# What you have to do
Your result should be the lines holding the word "right", copied from the entries below.

========

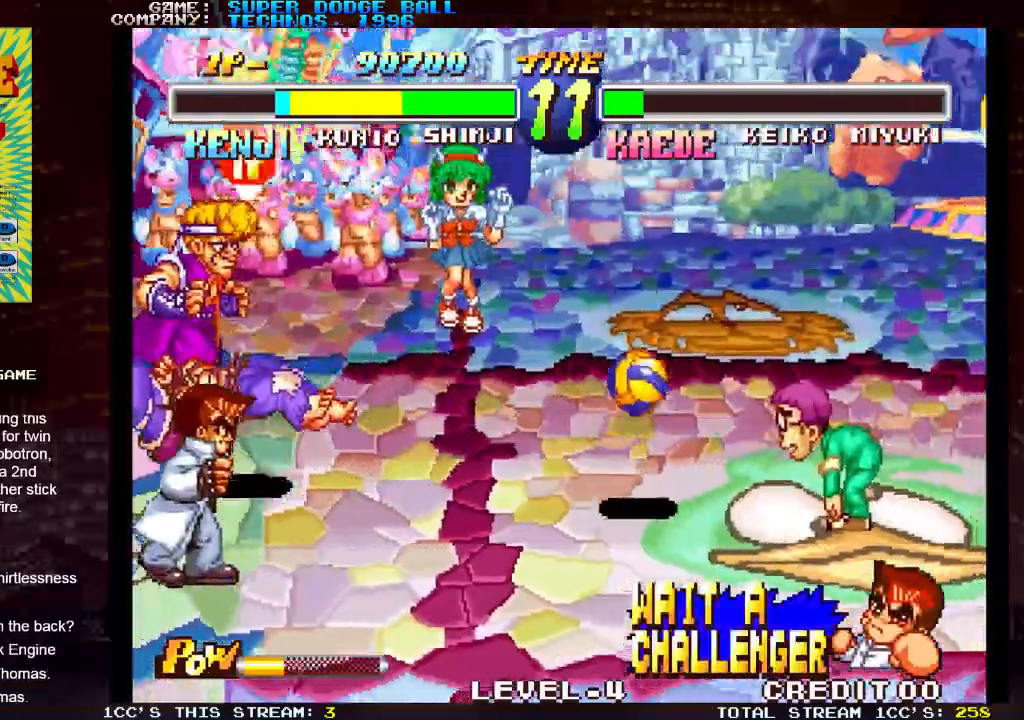
{"buttons": ["SQUARE"], "left_stick": "right", "events": [[250, "R1", "down"], [267, "SQUARE", "down"], [267, "TRIANGLE", "down"], [267, "left_stick", "right"], [283, "TRIANGLE", "up"], [317, "R1", "up"], [367, "R1", "down"], [383, "SQUARE", "up"], [383, "TRIANGLE", "down"], [400, "left_stick", "left"], [450, "SQUARE", "down"], [450, "TRIANGLE", "up"], [467, "R1", "up"], [467, "left_stick", "right"]]}
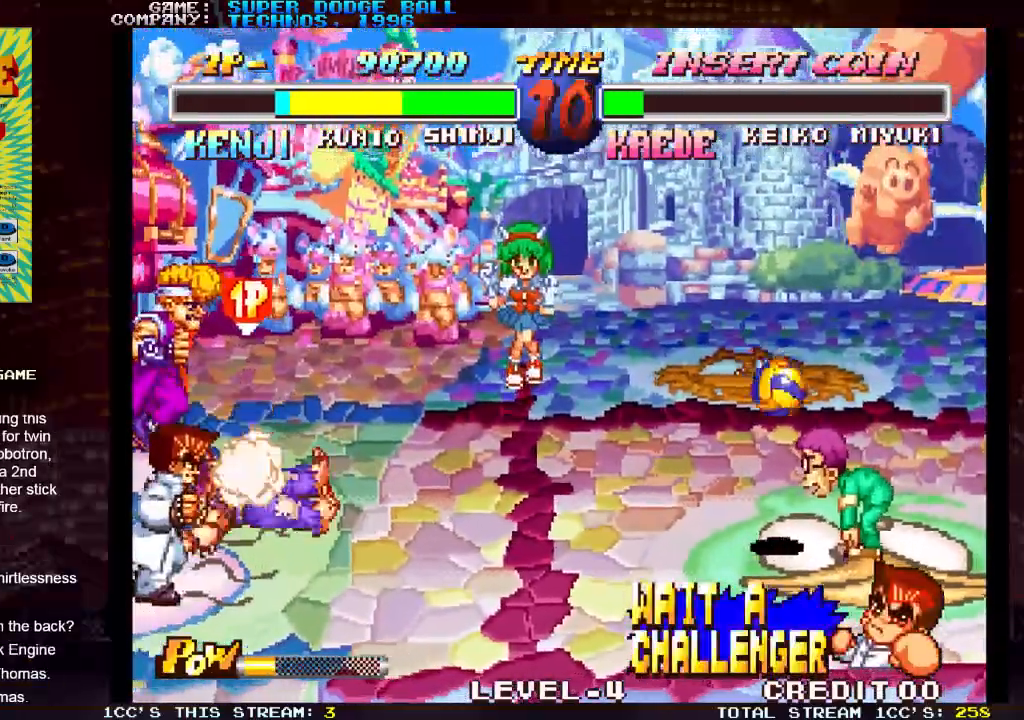
{"buttons": ["TRIANGLE", "L2", "R1"], "left_stick": "center", "events": [[17, "R1", "down"], [33, "TRIANGLE", "down"], [50, "SQUARE", "up"], [50, "left_stick", "left"], [100, "CIRCLE", "down"], [100, "SQUARE", "down"], [117, "R1", "up"], [117, "TRIANGLE", "up"], [117, "left_stick", "right"], [150, "R1", "down"], [167, "L2", "down"], [167, "TRIANGLE", "down"], [183, "CIRCLE", "up"], [183, "L2", "up"], [200, "SQUARE", "up"], [200, "left_stick", "left"], [217, "L2", "down"], [250, "CIRCLE", "down"], [250, "SQUARE", "down"], [250, "TRIANGLE", "up"], [267, "left_stick", "right"], [300, "TRIANGLE", "down"], [333, "CIRCLE", "up"], [350, "SQUARE", "up"], [350, "left_stick", "left"], [400, "SQUARE", "down"], [417, "CIRCLE", "down"], [417, "R1", "up"], [417, "TRIANGLE", "up"], [433, "left_stick", "right"], [450, "R1", "down"], [467, "TRIANGLE", "down"], [483, "CIRCLE", "up"], [483, "SQUARE", "up"], [500, "left_stick", "center"]]}
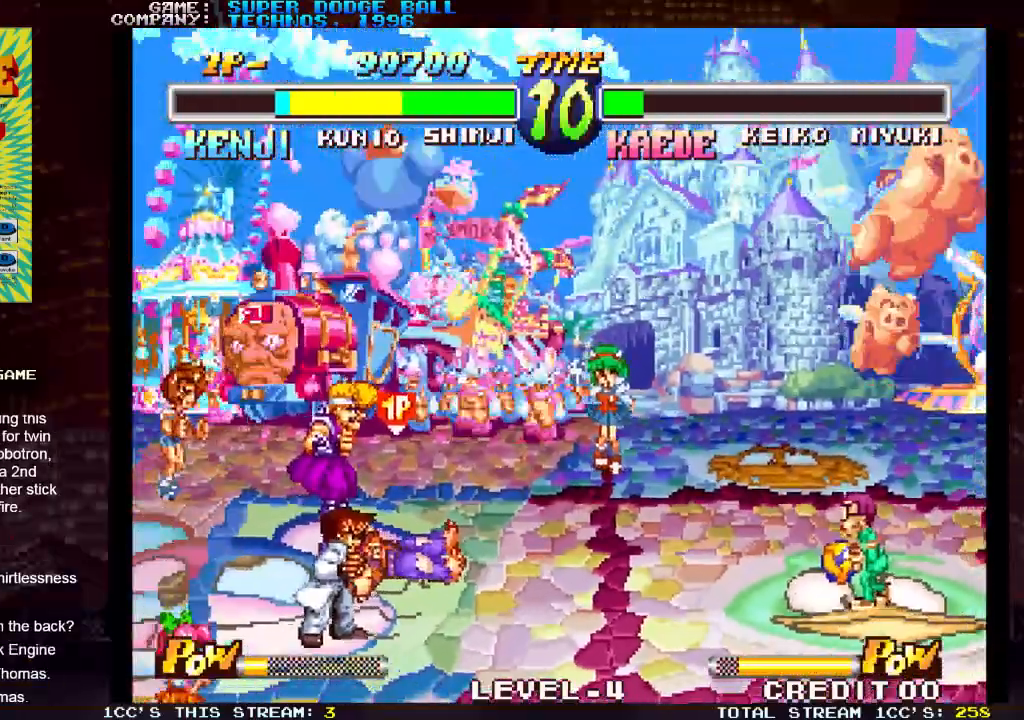
{"buttons": ["TRIANGLE", "L2", "R1"], "left_stick": "right"}
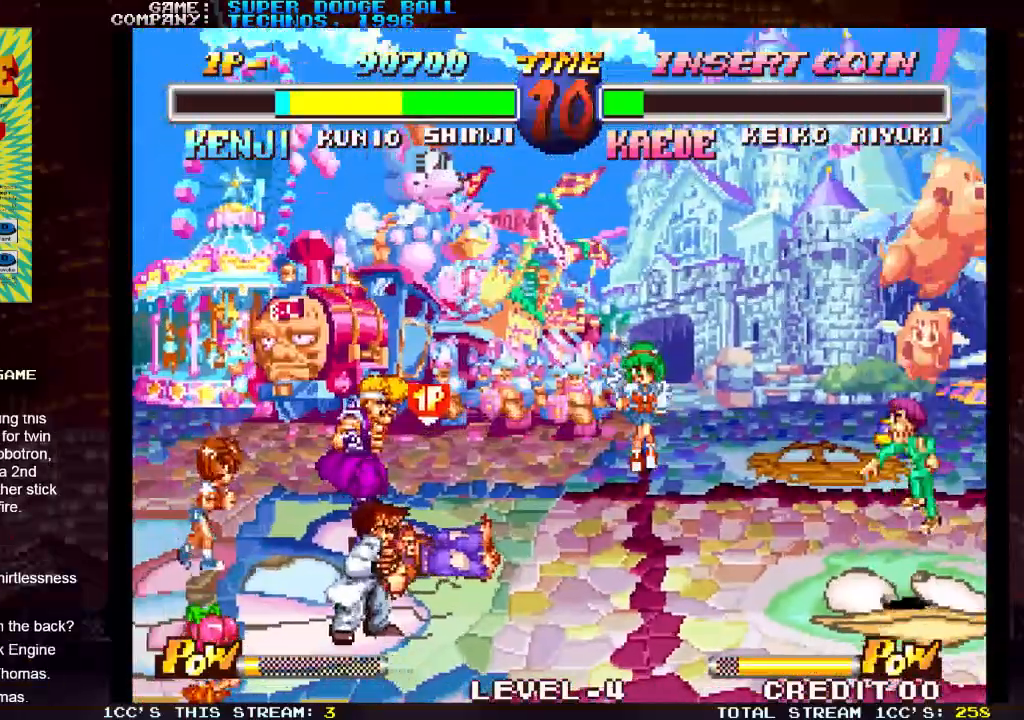
{"buttons": [], "left_stick": "down", "events": [[50, "TRIANGLE", "up"], [67, "SQUARE", "down"], [67, "left_stick", "left"], [83, "R1", "up"], [100, "L2", "up"], [133, "SQUARE", "up"], [167, "left_stick", "down-right"], [317, "left_stick", "down"], [367, "SQUARE", "down"], [450, "SQUARE", "up"]]}
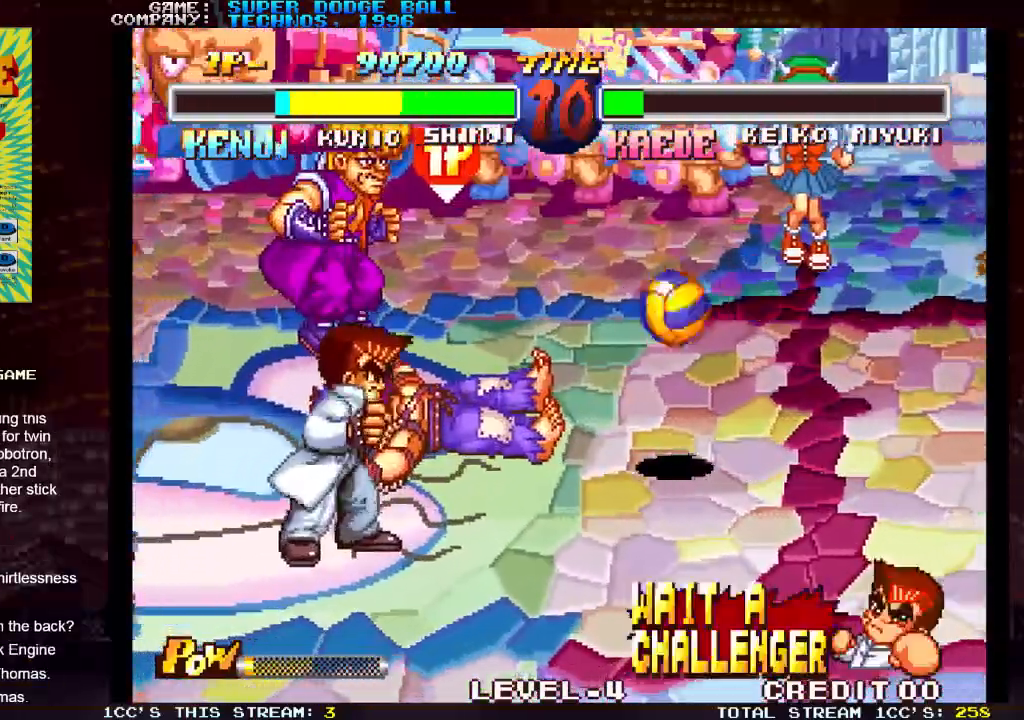
{"buttons": ["SQUARE"], "left_stick": "center", "events": [[33, "SQUARE", "down"], [100, "SQUARE", "up"], [133, "CIRCLE", "down"], [133, "SQUARE", "down"], [167, "CIRCLE", "up"], [167, "SQUARE", "up"], [200, "SQUARE", "down"], [267, "CIRCLE", "down"], [317, "CIRCLE", "up"], [333, "SQUARE", "up"], [350, "SQUARE", "down"], [400, "SQUARE", "up"], [433, "CIRCLE", "down"], [433, "SQUARE", "down"], [450, "left_stick", "center"], [483, "CIRCLE", "up"], [483, "SQUARE", "up"], [500, "SQUARE", "down"]]}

========

# Response below
{"buttons": ["SQUARE"], "left_stick": "right", "events": [[250, "R1", "down"], [267, "SQUARE", "down"], [267, "TRIANGLE", "down"], [267, "left_stick", "right"], [283, "TRIANGLE", "up"], [317, "R1", "up"], [367, "R1", "down"], [383, "SQUARE", "up"], [383, "TRIANGLE", "down"], [400, "left_stick", "left"], [450, "SQUARE", "down"], [450, "TRIANGLE", "up"], [467, "R1", "up"], [467, "left_stick", "right"]]}
{"buttons": ["TRIANGLE", "L2", "R1"], "left_stick": "center", "events": [[17, "R1", "down"], [33, "TRIANGLE", "down"], [50, "SQUARE", "up"], [50, "left_stick", "left"], [100, "CIRCLE", "down"], [100, "SQUARE", "down"], [117, "R1", "up"], [117, "TRIANGLE", "up"], [117, "left_stick", "right"], [150, "R1", "down"], [167, "L2", "down"], [167, "TRIANGLE", "down"], [183, "CIRCLE", "up"], [183, "L2", "up"], [200, "SQUARE", "up"], [200, "left_stick", "left"], [217, "L2", "down"], [250, "CIRCLE", "down"], [250, "SQUARE", "down"], [250, "TRIANGLE", "up"], [267, "left_stick", "right"], [300, "TRIANGLE", "down"], [333, "CIRCLE", "up"], [350, "SQUARE", "up"], [350, "left_stick", "left"], [400, "SQUARE", "down"], [417, "CIRCLE", "down"], [417, "R1", "up"], [417, "TRIANGLE", "up"], [433, "left_stick", "right"], [450, "R1", "down"], [467, "TRIANGLE", "down"], [483, "CIRCLE", "up"], [483, "SQUARE", "up"], [500, "left_stick", "center"]]}
{"buttons": ["TRIANGLE", "L2", "R1"], "left_stick": "right"}
{"buttons": [], "left_stick": "down", "events": [[50, "TRIANGLE", "up"], [67, "SQUARE", "down"], [67, "left_stick", "left"], [83, "R1", "up"], [100, "L2", "up"], [133, "SQUARE", "up"], [167, "left_stick", "down-right"], [317, "left_stick", "down"], [367, "SQUARE", "down"], [450, "SQUARE", "up"]]}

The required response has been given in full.